Exercise materials: Begin

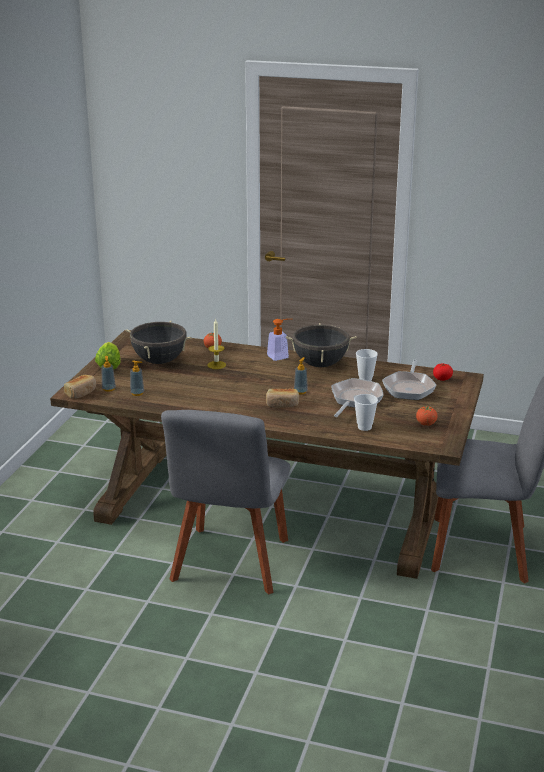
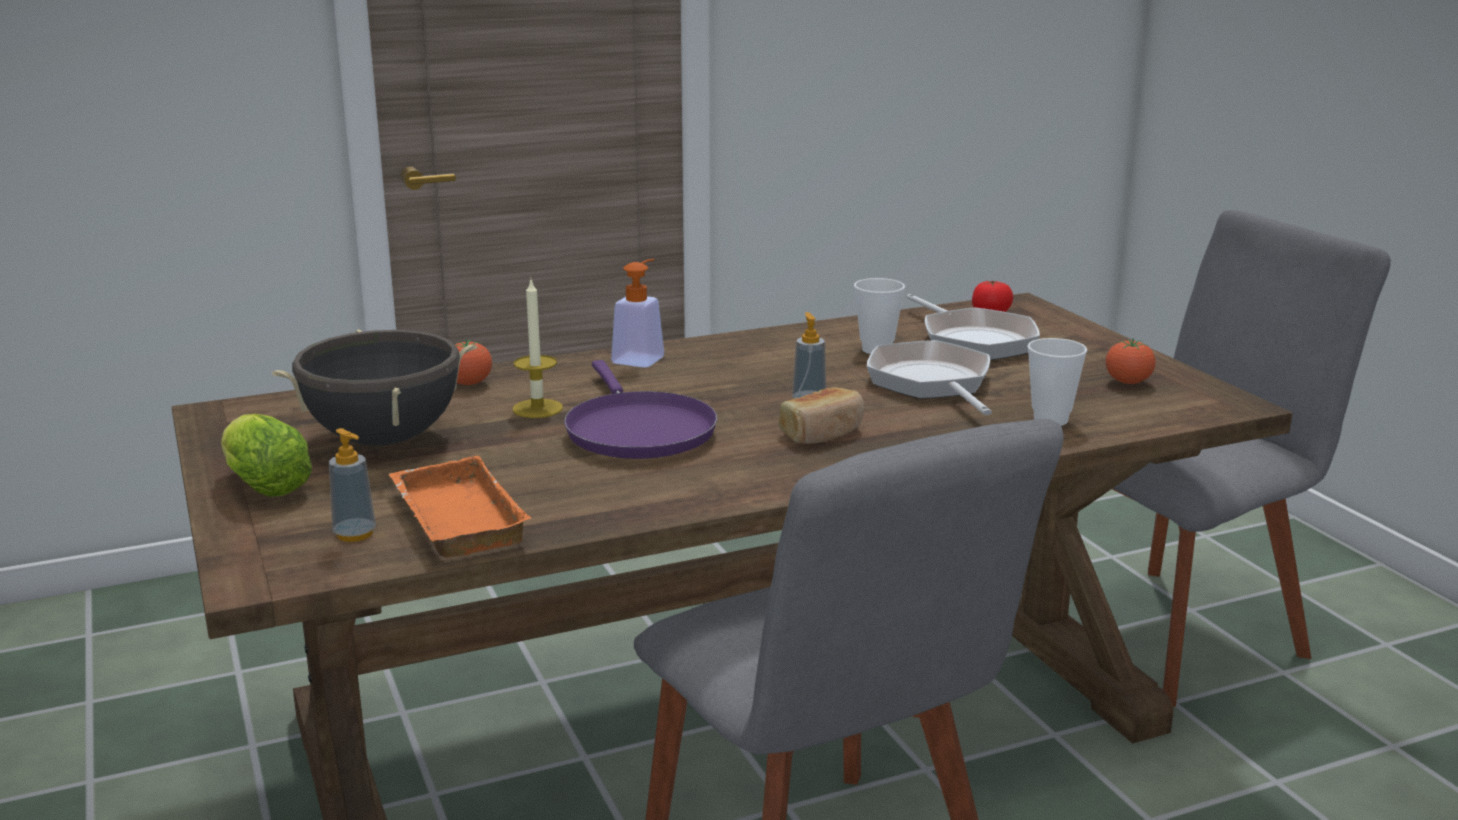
camera: 40 degrees left, 5 degrees down
bread [64,375,96,399] -> none
soap dispenser [130,361,144,396] -> orange tray [388,456,532,558]
black cooking pot [286,323,357,367] -> none
none -> purple frying pan [564,360,717,459]

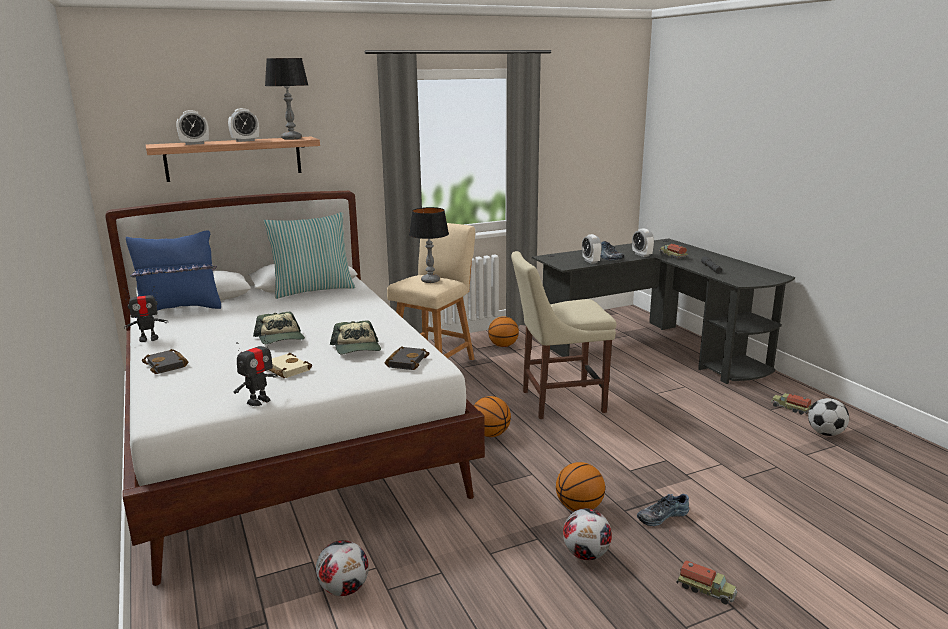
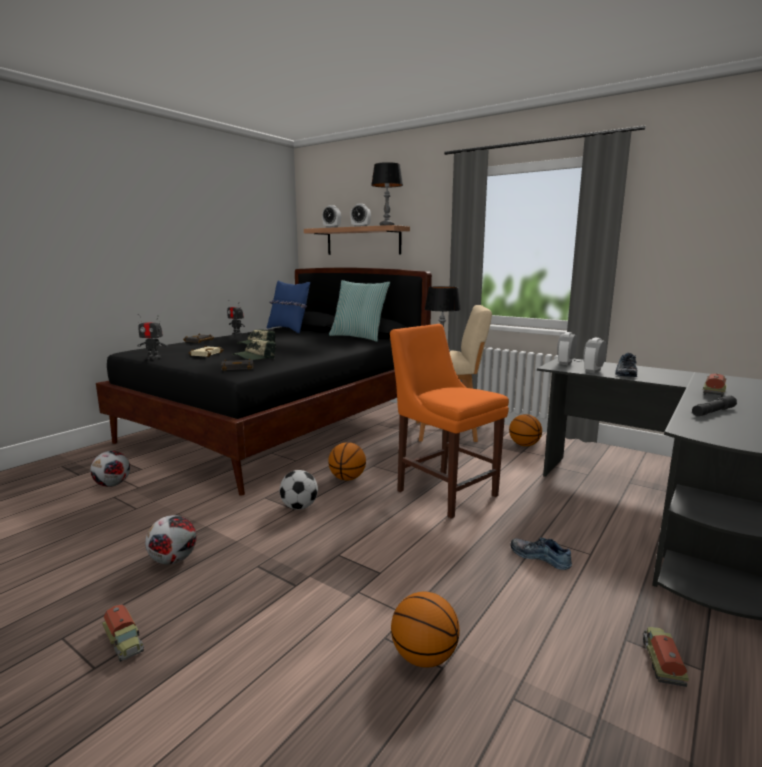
camera: 60 degrees right, 5 degrees down
white bed [105,191,485,586] -> black bed [96,268,432,496]
beige chair [511,251,616,419] -> orange chair [390,324,509,519]
basketball [556,462,605,512] -> basketball moved to [391,592,460,668]
alarm clock [632,228,654,257] -> alarm clock moved to [557,332,577,365]
shoe [637,494,689,526] -> shoe moved to [510,538,572,570]
toy truck [676,560,737,604] -> toy truck turned 45 degrees counterclockwise [102,604,144,662]
football [808,398,849,436] -> football moved to [280,470,318,510]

Exercise materials: End

◆ **Work to be completed**
Scan the entries above and return each line that holds "down".

◆ **Answer for this exercise**
camera: 40 degrees left, 5 degrees down
camera: 60 degrees right, 5 degrees down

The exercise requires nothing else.